Verwijt de pot de ketel?
Een veel voorkomend excuus dat je in het kader van de Duitse oorlogsmisdaden hoort, is dat de geschiedenis nu eenmaal wordt geschreven door de overwinnaar. Geallieerde oorlogsmisdaden zouden daarom onder de mat geveegd zijn. Dat de Sovjettroepen die Duitsland binnenvallen op een vreselijke manier wraak nemen, staat buiten kijf. Ook zij verwoesten, verkrachten en plunderen. Marokkaanse Goumiers, in dienst van de Vrije Fransen, terroriseren in Italië en Zuidwest-Duitsland de burgerbevolking met moord, verkrachting en ontvoering op grote schaal. Het aantal misdaden gepleegd door andere westelijke geallieerden lijkt echter beduidend minder. Amerikaanse en Britse troepen executeren occasioneel krijgsgevangenen. In het Kempische Beerse bijvoorbeeld verpletteren Poolse soldaten met hun tank twee krijgsgevangen Duitse soldaten. In Chenogne vermoorden Amerikaanse militairen circa tachtig gevangengenomen Duitse soldaten. Ze doen dat uit wraak voor de terechtstelling van tachtig Amerikaanse krijgsgevangenen in Malmedy op 17 december 1944 door de Waffen-SS. Of het nu om veel of weinig executies gaat, het blijft een overtreding van het oorlogsrecht. Het Duitse excuus dat de anderen het ook deden, rechtvaardigt echter niet de eigen daden.
Niemand die betwijfelt dat er tussen de Duitse soldaten tijdens de Tweede Wereldoorlog in België geen bekwame militairen zaten. Hun tactisch inzicht en acties dwingen bewondering af bij hun geallieerde tegenstanders. Dat geldt zowel voor de Waffen-SS als de Wehrmacht. Dat militair vernuft mag iemand niet blind maken voor het feit dat die mannen strijden voor een misdadig regime en zelf (gedeeltelijk) doordrongen zijn van de nazi-ideologie. Ook in België maken zij zich tijdens de bevrijdingsgevechten schuldig aan het executeren van burgers en krijgsgevangenen.

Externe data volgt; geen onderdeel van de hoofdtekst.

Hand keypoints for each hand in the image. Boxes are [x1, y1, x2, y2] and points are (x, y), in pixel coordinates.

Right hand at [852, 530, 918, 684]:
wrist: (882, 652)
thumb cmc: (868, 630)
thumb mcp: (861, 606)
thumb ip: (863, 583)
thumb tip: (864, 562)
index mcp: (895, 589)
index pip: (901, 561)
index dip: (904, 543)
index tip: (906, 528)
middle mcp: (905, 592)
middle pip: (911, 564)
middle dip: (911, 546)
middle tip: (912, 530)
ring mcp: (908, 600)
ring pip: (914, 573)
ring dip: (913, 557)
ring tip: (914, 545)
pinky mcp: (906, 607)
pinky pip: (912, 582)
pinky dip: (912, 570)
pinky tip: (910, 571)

Dikwijls laten zij zich daarbij leiden door instructies en gewoonten die passen in de strijd tegen het verzet. Of men daadwerkelijk tot executie overgaat, wordt waarschijnlijk, zoals Duitse historici het stellen, bepaald door de context, de persoonlijke opvattingen en de mate van handelsvrijheid van de soldaten. Of het om Wehrmacht of Waffen-SS gaat, is daarbij van secundair belang.